+++ Text excerpt +++
And that’s the other, big risk he takes: to cast aside the cheery, upbeat version of patriotism that we’re relentlessly sold, in movies, ads, and on television. The tone is pensive from the very outset—and candid. Khan calls out our collective apathy and indifference to the societal ills that surround us. Our tendency to look away, to make it someone else’s problem. He raises uncomfortable questions: “What kind of Shining India do we want to be part of?” How will we face those who won our independence? Did they dream of this India?

The entire show is designed to leave the viewer with few excuses to duck responsibility or awareness. He interviews real women with hair-raising tales of multiple abortions and extreme physical abuse—and makes sure we see their daughters, adorable little tots who would have been “killed in the womb”. Think foeticide is other people’s problem? He trots out a doctor whose mother-in-law kicked her granddaughter’s carrycot down the stairs.

Think it’s a woman’s fault? Aamir is here to tell you that gender is determined by the sperm. And he comes at us armed with census charts and experts. Did you know that sex determination began as a national family planning policy? That not one doctor charged with abetting foeticide has lost his or her licence to practice medicine? Perhaps the most notable achievement of the show is the way it manages to explain a complex phenomenon, identify and communicate all the key aspects, and package them into a single episode.

Aamir is also not going to let us just sit back and tut-tut, as usual. Sure, he offers us an opportunity to indulge in our favourite easy-peasy form of SMS activism—to back his request to the Rajasthan government to set up a fast-track court to bring the doctors caught in a news sting to justice. But he also hits us with the unpalatable truth: this is one problem we can’t blame on others, be it politicians, the courts, or the doctors. Female foeticide would stop if “we decide this will not happen”. We are the “jadoo ki chadi,” he says, so do it right now.
+++ Information shown +++
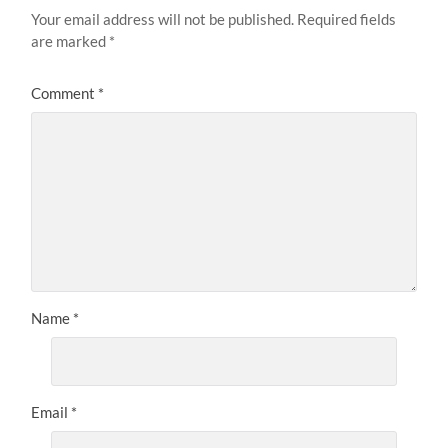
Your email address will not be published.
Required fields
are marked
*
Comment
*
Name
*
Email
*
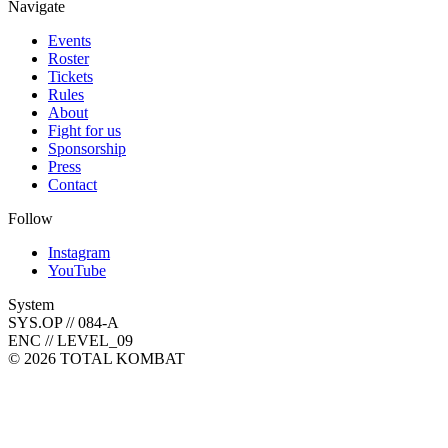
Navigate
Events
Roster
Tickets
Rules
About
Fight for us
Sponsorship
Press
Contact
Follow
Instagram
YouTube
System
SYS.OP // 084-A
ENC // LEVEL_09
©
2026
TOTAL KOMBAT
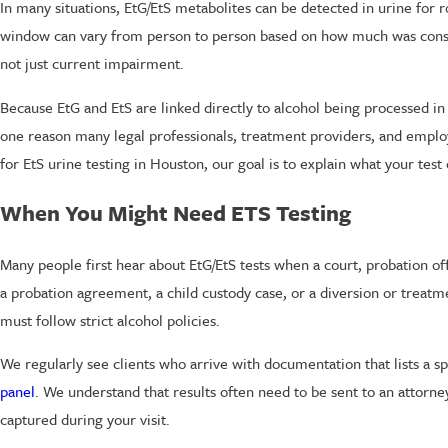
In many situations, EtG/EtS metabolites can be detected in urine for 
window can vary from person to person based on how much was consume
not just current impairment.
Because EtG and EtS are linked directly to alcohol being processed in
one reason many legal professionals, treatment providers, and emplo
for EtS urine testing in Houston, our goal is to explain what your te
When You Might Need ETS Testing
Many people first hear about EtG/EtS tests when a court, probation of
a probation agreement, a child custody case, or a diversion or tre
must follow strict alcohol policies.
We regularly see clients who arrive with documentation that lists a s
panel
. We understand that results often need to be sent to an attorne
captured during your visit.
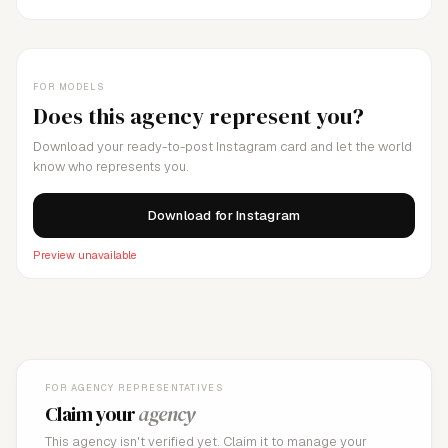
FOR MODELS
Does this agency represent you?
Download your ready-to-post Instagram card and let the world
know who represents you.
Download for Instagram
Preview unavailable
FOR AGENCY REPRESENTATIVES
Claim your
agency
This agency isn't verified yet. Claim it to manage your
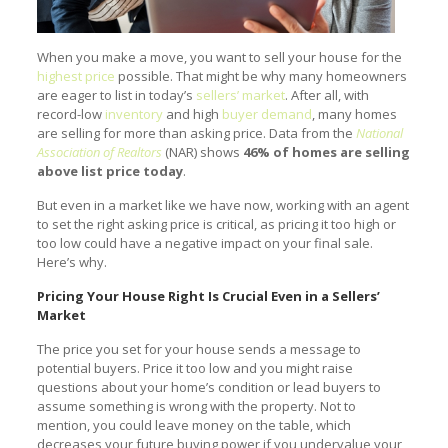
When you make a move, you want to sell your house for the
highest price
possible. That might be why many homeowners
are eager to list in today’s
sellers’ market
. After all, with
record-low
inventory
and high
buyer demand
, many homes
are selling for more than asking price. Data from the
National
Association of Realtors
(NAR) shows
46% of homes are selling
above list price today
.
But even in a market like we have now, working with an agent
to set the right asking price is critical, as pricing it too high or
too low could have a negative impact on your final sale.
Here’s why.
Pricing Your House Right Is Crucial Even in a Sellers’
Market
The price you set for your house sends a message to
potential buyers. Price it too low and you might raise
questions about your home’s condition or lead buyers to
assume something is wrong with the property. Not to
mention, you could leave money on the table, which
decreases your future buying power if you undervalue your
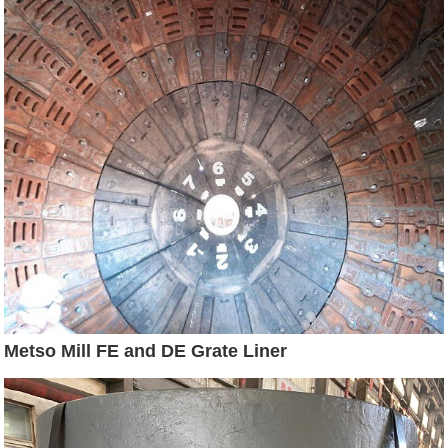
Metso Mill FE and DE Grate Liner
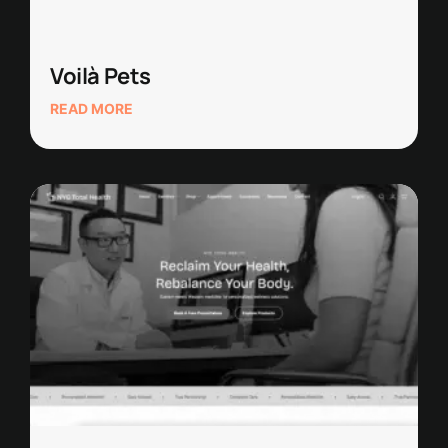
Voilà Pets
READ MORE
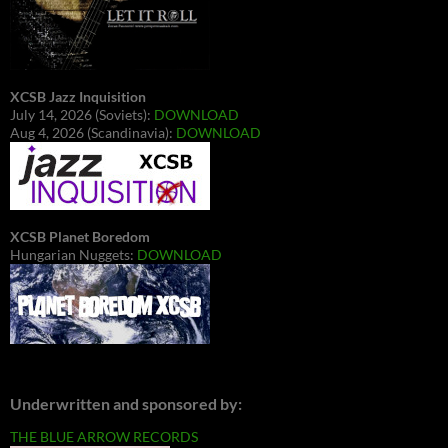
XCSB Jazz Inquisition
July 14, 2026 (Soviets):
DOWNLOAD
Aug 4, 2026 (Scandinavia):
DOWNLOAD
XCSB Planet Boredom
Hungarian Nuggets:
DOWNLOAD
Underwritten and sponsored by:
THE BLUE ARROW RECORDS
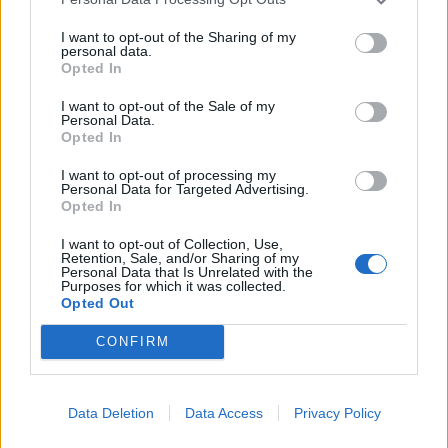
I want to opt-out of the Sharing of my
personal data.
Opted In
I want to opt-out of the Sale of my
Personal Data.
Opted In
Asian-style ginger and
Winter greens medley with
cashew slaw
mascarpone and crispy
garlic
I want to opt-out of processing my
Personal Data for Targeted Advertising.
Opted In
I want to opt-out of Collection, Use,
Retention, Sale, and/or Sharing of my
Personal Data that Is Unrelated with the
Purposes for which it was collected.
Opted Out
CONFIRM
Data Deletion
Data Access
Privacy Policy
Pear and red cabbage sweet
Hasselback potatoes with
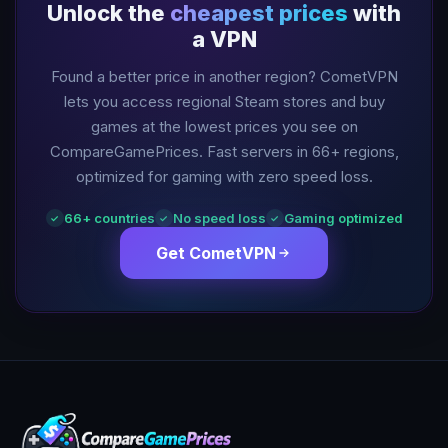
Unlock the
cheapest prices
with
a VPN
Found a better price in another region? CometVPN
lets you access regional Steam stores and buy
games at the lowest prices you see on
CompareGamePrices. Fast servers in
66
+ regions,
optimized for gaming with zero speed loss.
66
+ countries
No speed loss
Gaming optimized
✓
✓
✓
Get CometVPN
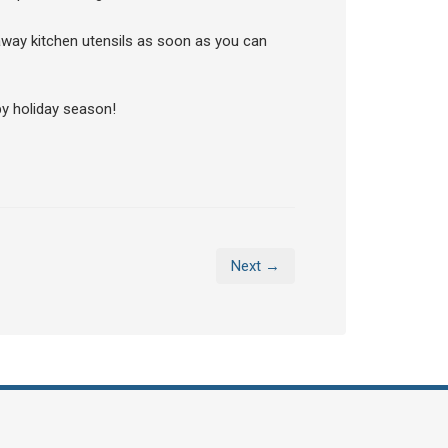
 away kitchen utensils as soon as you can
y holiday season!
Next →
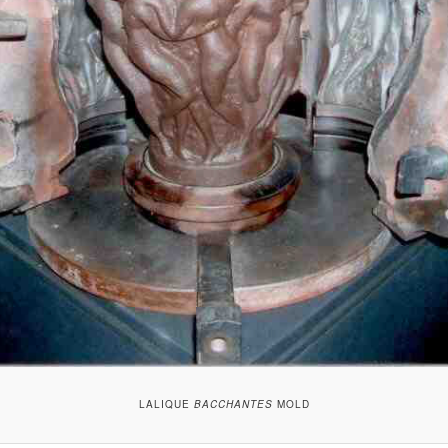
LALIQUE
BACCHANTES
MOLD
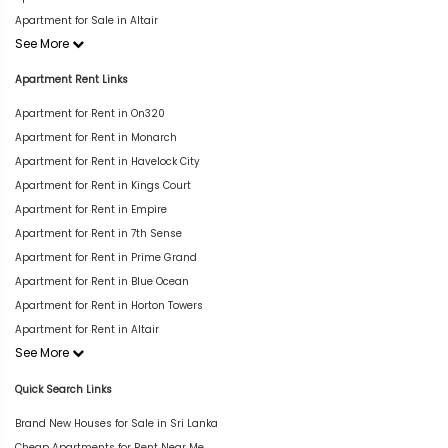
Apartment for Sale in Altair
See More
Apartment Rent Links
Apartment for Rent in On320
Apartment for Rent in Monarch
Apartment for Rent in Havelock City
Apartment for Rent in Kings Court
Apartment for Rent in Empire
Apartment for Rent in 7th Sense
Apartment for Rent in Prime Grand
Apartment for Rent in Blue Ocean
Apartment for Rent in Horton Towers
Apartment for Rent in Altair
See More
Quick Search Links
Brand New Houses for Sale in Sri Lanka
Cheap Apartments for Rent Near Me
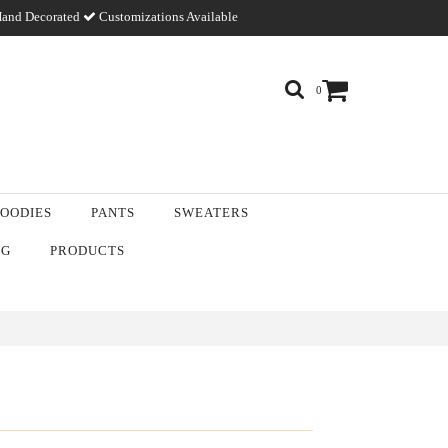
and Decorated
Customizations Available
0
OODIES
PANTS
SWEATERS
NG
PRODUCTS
+++
§ What you will do:
A) Answer these questions about the review of Aamir Khan's show on female foeticide:
(i) What question about "Shining India" does Khan raise?
(ii) What did a doctor's mother-in-law do, according to the review?
(iii) What request to the Rajasthan government are viewers invited to back by SMS?
B) Carry the review of Aamir Khan's show on female foeticide forward from where it stops.

§ Written answers:
A)
(i) "What kind of Shining India do we want to be part of?"
(ii) She kicked her granddaughter's carrycot down the stairs.
(iii) A request to set up a fast-track court to bring to justice the doctors caught in a news sting.

B)
And just in case we prefer to think it impossible: Look, here’s a village in Punjab that has done exactly so. Aamir’s message is unmistakable: no excuses allowed.

In many ways, Satyamev Jayate is an extended public service announcement. Other celebrities content themselves with making an ad for a worthy cause, but not Aamir Khan. He’s turned his activism into a full-fledged television show. This is good, this is laudable, this is also not fun. Perhaps this is why Aamir tries so hard to make us cry instead—and tears up himself. If we don’t tune in for a laugh, maybe we will do it for a cathartic bout of collective weeping.

Will we really come back, week after week, to endure one and a half hour of feel-bad reality? (Even as the underwear ads starring Sallu remind us of all the fun we could be having.) We, the time-pass addicts, so accustomed to being entertained even by our news channels. Aamir is betting on it. And this time, the stakes are higher than TRPs or box-office returns.

“It raises a question about our national character,” says Aamir at the end of the show. And so willSatyamev Jayate if it fails. But irrespective of the outcome, Aamir will, as always, have scored a win.